China aims to predict quakes with new sensors, satellite
Sensors installed underground in provinces prone to earthquakes in combination with space monitoring may form a new early-warning system
Chinese scientists have developed a novel earthquake-monitoring system that reportedly would be able to sound the alarm for authorities to start evacuations at least one day and as much as 15 days ahead of a big quake, according to Science and Technology Daily.
The system is able to detect earthquake precursors to develop patterns for prediction, said the system’s chief scientist Wang Xinan, who led a team at an earthquake monitoring and prediction research center based in Shenzhen.
Specifically, the system is placed underground or in large caves to detect sounds and other signs typical of occurring before an earthquake. And unlike traditional bulky monitoring instruments, the system is made up of a small group of compact and lightweight, ultra-sensitive semiconductor sensors.
These sensors picked up signals when a 6.5-magnitude earthquake struck offshore near Taiwan’s Hualien county on Tuesday.
Though still in early trials, the system has already proved its effectiveness in predicting two small earthquakes in southwestern China’s Sichuan province last September and October.
The center has installed 200 sets of monitoring systems underground and in caves throughout the country, mostly in Sichuan and Yunnan provinces, which straddle two tectonic plates that grind against each other, as well as in Beijing and its surrounding areas.
Early this month, China also launched an electromagnetic test satellite into sun-synchronous orbit that was named after Zhang Heng, an ancient polymath who invented the world’s first seismometer. The satellite carries an inductive magnetometer, a magnetic tester, and an electric-field detector for seismological observation.

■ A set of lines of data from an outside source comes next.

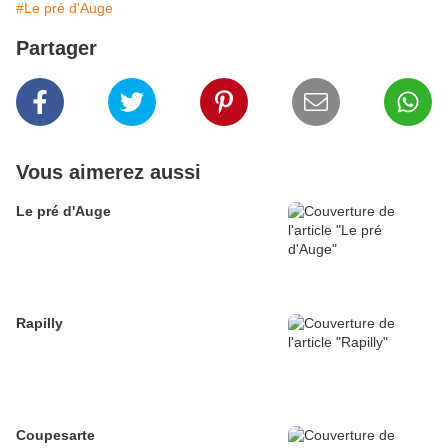
#Le pré d'Auge
Partager
Vous aimerez aussi
Le pré d'Auge
Rapilly
Coupesarte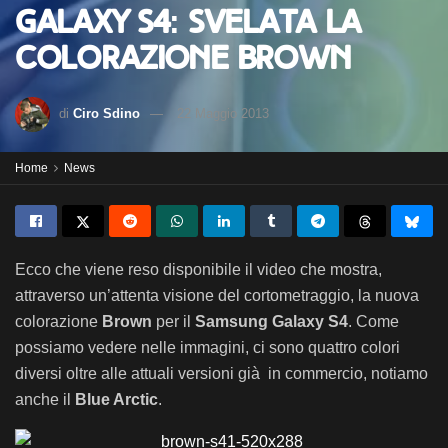
Galaxy S4: svelata la
colorazione Brown
di
Ciro Sdino
22 Maggio 2013
Home
News
Ecco che viene reso disponibile il video che mostra,
attraverso un’attenta visione del cortometraggio, la nuova
colorazione
Brown
per il
Samsung Galaxy S4
. Come
possiamo vedere nelle immagini, ci sono quattro colori
diversi oltre alle attuali versioni già in commercio, notiamo
anche il
Blue Arctic
.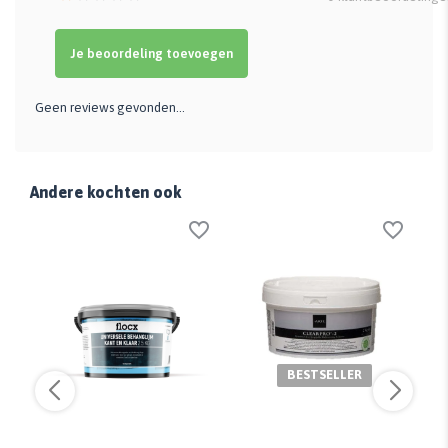
Je beoordeling toevoegen
Geen reviews gevonden...
Andere kochten ook
BESTSELLER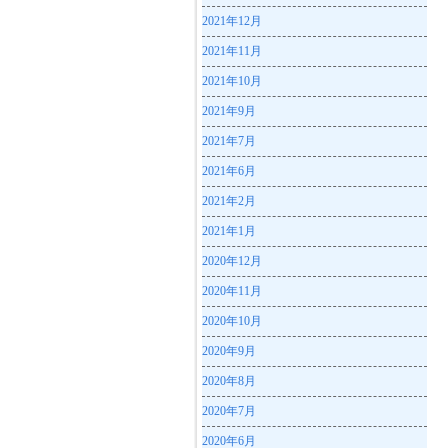
2021年12月
2021年11月
2021年10月
2021年9月
2021年7月
2021年6月
2021年2月
2021年1月
2020年12月
2020年11月
2020年10月
2020年9月
2020年8月
2020年7月
2020年6月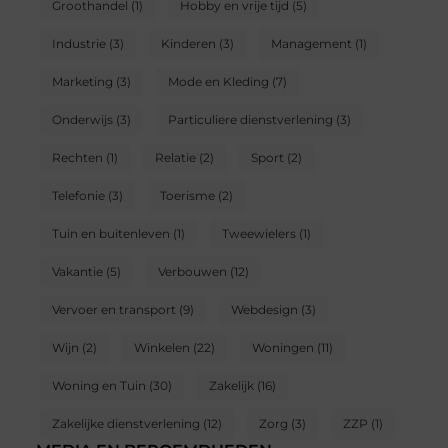
Groothandel
(1)
Hobby en vrije tijd
(5)
Industrie
(3)
Kinderen
(3)
Management
(1)
Marketing
(3)
Mode en Kleding
(7)
Onderwijs
(3)
Particuliere dienstverlening
(3)
Rechten
(1)
Relatie
(2)
Sport
(2)
Telefonie
(3)
Toerisme
(2)
Tuin en buitenleven
(1)
Tweewielers
(1)
Vakantie
(5)
Verbouwen
(12)
Vervoer en transport
(9)
Webdesign
(3)
Wijn
(2)
Winkelen
(22)
Woningen
(11)
Woning en Tuin
(30)
Zakelijk
(16)
Zakelijke dienstverlening
(12)
Zorg
(3)
ZZP
(1)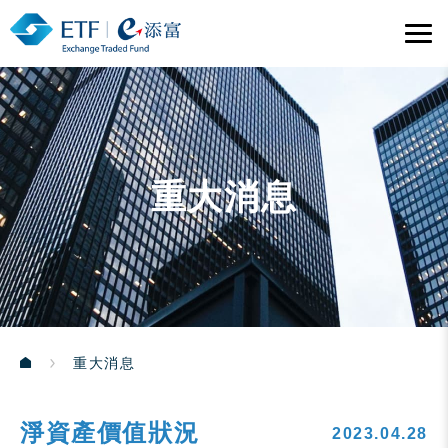
重大消息
重大消息
淨資產價值狀況
2023.04.28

It has started monitoring the real-time dynamics of the ionosphere and will monitor for signs of impending earthquakes by collecting data on the global electromagnetic field, energetic particles, and more, according to People’s Daily.
Earthquakes affect electromagnetics by cutting the Earth’s magnetic lines and emitting electromagnetic radiation.
In 2003, the US launched an earthquake-forecast satellite that studied the relationship between magnetic fields and rock fractures.
One year later, France and Ukraine launched electromagnetic satellites to study the changes in the ionosphere connected to quakes and volcanic activity.